**What is expected**
Keeping pictures out, repeat the lines of the listing below exactly, starting at its first line and finishing with the one that holds "G04 APERTURE LIST*".

Segment Open

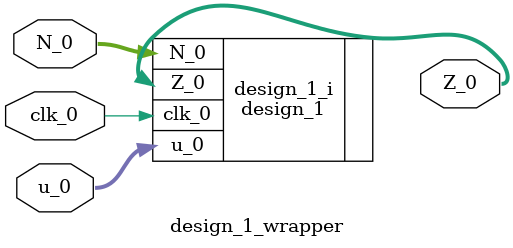
<source format=v>
`timescale 1 ps / 1 ps

module design_1_wrapper
   (N_0,
    Z_0,
    clk_0,
    u_0);
  input [7:0]N_0;
  output [31:0]Z_0;
  input clk_0;
  input [7:0]u_0;

  wire [7:0]N_0;
  wire [31:0]Z_0;
  wire clk_0;
  wire [7:0]u_0;

  design_1 design_1_i
       (.N_0(N_0),
        .Z_0(Z_0),
        .clk_0(clk_0),
        .u_0(u_0));
endmodule

</source>
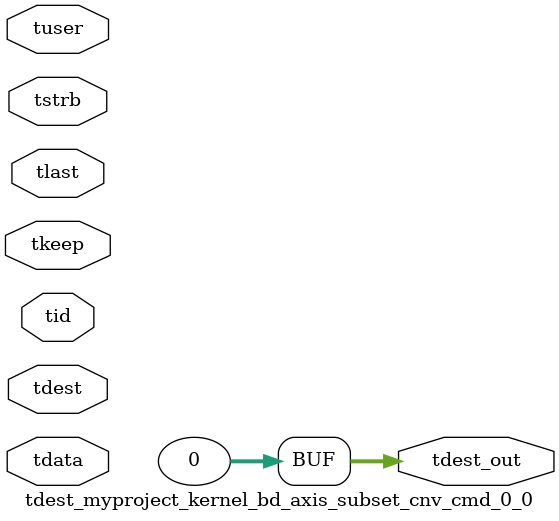
<source format=v>


`timescale 1ps/1ps

module tdest_myproject_kernel_bd_axis_subset_cnv_cmd_0_0 #
(
parameter C_S_AXIS_TDATA_WIDTH = 32,
parameter C_S_AXIS_TUSER_WIDTH = 0,
parameter C_S_AXIS_TID_WIDTH   = 0,
parameter C_S_AXIS_TDEST_WIDTH = 0,
parameter C_M_AXIS_TDEST_WIDTH = 32
)
(
input  [(C_S_AXIS_TDATA_WIDTH == 0 ? 1 : C_S_AXIS_TDATA_WIDTH)-1:0     ] tdata,
input  [(C_S_AXIS_TUSER_WIDTH == 0 ? 1 : C_S_AXIS_TUSER_WIDTH)-1:0     ] tuser,
input  [(C_S_AXIS_TID_WIDTH   == 0 ? 1 : C_S_AXIS_TID_WIDTH)-1:0       ] tid,
input  [(C_S_AXIS_TDEST_WIDTH == 0 ? 1 : C_S_AXIS_TDEST_WIDTH)-1:0     ] tdest,
input  [(C_S_AXIS_TDATA_WIDTH/8)-1:0 ] tkeep,
input  [(C_S_AXIS_TDATA_WIDTH/8)-1:0 ] tstrb,
input                                                                    tlast,
output [C_M_AXIS_TDEST_WIDTH-1:0] tdest_out
);

assign tdest_out = {1'b0};

endmodule


</source>
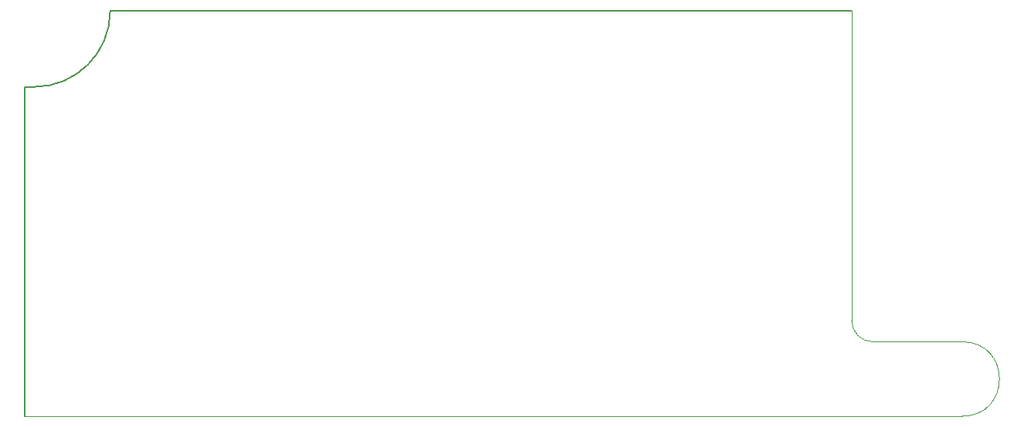
<source format=gm1>
G04 #@! TF.GenerationSoftware,KiCad,Pcbnew,(5.1.10)-1*
G04 #@! TF.CreationDate,2021-12-13T23:36:20+01:00*
G04 #@! TF.ProjectId,PowerLayer,506f7765-724c-4617-9965-722e6b696361,rev?*
G04 #@! TF.SameCoordinates,Original*
G04 #@! TF.FileFunction,Profile,NP*
%FSLAX46Y46*%
G04 Gerber Fmt 4.6, Leading zero omitted, Abs format (unit mm)*
G04 Created by KiCad (PCBNEW (5.1.10)-1) date 2021-12-13 23:36:20*
%MOMM*%
%LPD*%
G01*
G04 APERTURE LIST*
G04 #@! TA.AperFunction,Profile*
%ADD10C,0.150000*%
G04 #@! TD*
G04 #@! TA.AperFunction,Profile*
%ADD11C,0.050000*%
G04 #@! TD*
G04 APERTURE END LIST*
D10*
X49401000Y-120061000D02*
X50401000Y-120061000D01*
D11*
X142350919Y-148061000D02*
G75*
G02*
X140031000Y-145741081I0J2319919D01*
G01*
X152146000Y-148061000D02*
X142350919Y-148061000D01*
X140031000Y-111731000D02*
X140031000Y-145741081D01*
X152146000Y-148061000D02*
G75*
G02*
X152146000Y-156231000I0J-4085000D01*
G01*
X49401000Y-156231000D02*
X152146000Y-156231000D01*
D10*
X50401000Y-120061000D02*
G75*
G03*
X58731000Y-111731000I0J8330000D01*
G01*
X58731000Y-111731000D02*
X140031000Y-111731000D01*
X49401000Y-120061000D02*
X49401000Y-156231000D01*
M02*

</source>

Segment Closed

**Problem solution**
<source format=v>
`timescale 1 ps / 1 ps

module design_1_wrapper
   (N_0,
    Z_0,
    clk_0,
    u_0);
  input [7:0]N_0;
  output [31:0]Z_0;
  input clk_0;
  input [7:0]u_0;

  wire [7:0]N_0;
  wire [31:0]Z_0;
  wire clk_0;
  wire [7:0]u_0;

  design_1 design_1_i
       (.N_0(N_0),
        .Z_0(Z_0),
        .clk_0(clk_0),
        .u_0(u_0));
endmodule

</source>
<source format=v>


`timescale 1ps/1ps

module tdest_myproject_kernel_bd_axis_subset_cnv_cmd_0_0 #
(
parameter C_S_AXIS_TDATA_WIDTH = 32,
parameter C_S_AXIS_TUSER_WIDTH = 0,
parameter C_S_AXIS_TID_WIDTH   = 0,
parameter C_S_AXIS_TDEST_WIDTH = 0,
parameter C_M_AXIS_TDEST_WIDTH = 32
)
(
input  [(C_S_AXIS_TDATA_WIDTH == 0 ? 1 : C_S_AXIS_TDATA_WIDTH)-1:0     ] tdata,
input  [(C_S_AXIS_TUSER_WIDTH == 0 ? 1 : C_S_AXIS_TUSER_WIDTH)-1:0     ] tuser,
input  [(C_S_AXIS_TID_WIDTH   == 0 ? 1 : C_S_AXIS_TID_WIDTH)-1:0       ] tid,
input  [(C_S_AXIS_TDEST_WIDTH == 0 ? 1 : C_S_AXIS_TDEST_WIDTH)-1:0     ] tdest,
input  [(C_S_AXIS_TDATA_WIDTH/8)-1:0 ] tkeep,
input  [(C_S_AXIS_TDATA_WIDTH/8)-1:0 ] tstrb,
input                                                                    tlast,
output [C_M_AXIS_TDEST_WIDTH-1:0] tdest_out
);

assign tdest_out = {1'b0};

endmodule


</source>
<source format=gm1>
G04 #@! TF.GenerationSoftware,KiCad,Pcbnew,(5.1.10)-1*
G04 #@! TF.CreationDate,2021-12-13T23:36:20+01:00*
G04 #@! TF.ProjectId,PowerLayer,506f7765-724c-4617-9965-722e6b696361,rev?*
G04 #@! TF.SameCoordinates,Original*
G04 #@! TF.FileFunction,Profile,NP*
%FSLAX46Y46*%
G04 Gerber Fmt 4.6, Leading zero omitted, Abs format (unit mm)*
G04 Created by KiCad (PCBNEW (5.1.10)-1) date 2021-12-13 23:36:20*
%MOMM*%
%LPD*%
G01*
G04 APERTURE LIST*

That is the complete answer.